The Servant of God was arrested in
April or May 1945. According to accounts, his questioning by the official
Meshida was a farce as well as an expression of the crudest violence. He was
sentenced to two months' imprisonment. Later, referring to his imprisonment,
Peter said: "I am here because of those who broke their marriage vows and
because of those who do not want the growth of God's kingdom".
'A martyr
for the faith'
The Servant of God was held in a concentration camp which had
been set up in a cave. Various accusations were leveled at him, including:
religious gatherings, undue interference in the Japanese plan for polygamy and
persistence in his catechetical activities.

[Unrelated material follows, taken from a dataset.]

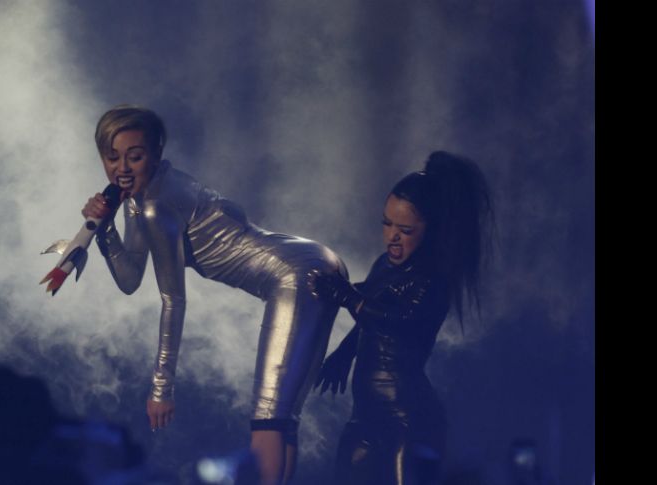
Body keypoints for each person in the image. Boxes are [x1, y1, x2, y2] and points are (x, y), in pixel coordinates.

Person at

Efforts by the Methodist chief of
Navunaram and the chief of Rakunai, Anton Tata, to have Peter released failed. A
prison mate said: "He was often visited in prison by his aged mother and
his wife, who brought him food every day. At one of their last visits, To Rot
said to his mother: the police have told me that the Japanese doctor will be
coming to give me some medicine. I suspect that this is a trick. I am really not
ill at all and I cannot think what all this means".
Despite the precautions
of the Japanese, Arap To Binabak, a prisoner, could see the brightly lit room
where Peter had been summoned after the doctor arrived. The doctor gave Peter an
injection, then something to drink and finally stuffed his ears and nose with
cotton wool.
Then the doctor and two police officers made him lie down. Peter
was stricken with convulsions and looked as though he was trying to vomit. The
"doctor" covered his mouth and kept it closed. The convulsions
continued for a time, while the doctor held him still. Peter fell into
unconsciousness and after a long while drew his last breath. The same eye
witness gently spread the terrible news of Peter's death to his companions.
Several prisoners, taking advantage of the night-time absence of the Japanese,
wanted to see his body. Thus they verified his horrible death.
But in the
morning they saw a totally different scene: Peter's corpse was now arranged on
the dormitory floor. The Japanese, summoned by loud speaker, registered great
surprise when they saw Peter's corpse. Later, to Anton Tata, an old family
friend, the Japanese cynically replied that the prisoner died from a secondary
infection. In the meantime, they informed the family and returned his corpse for
burial, which took place in silence without a religious rite.
The immense crowd
which attended the Servant of God's burial, notwithstanding the presence of the
Japanese police, immediately considered Peter a martyr. This was not a momentary
reaction but a growing certitude. In fact, in the Tolai language Peter To Rot is
called "A martir ure ra Lotu": "A martyr for the faith".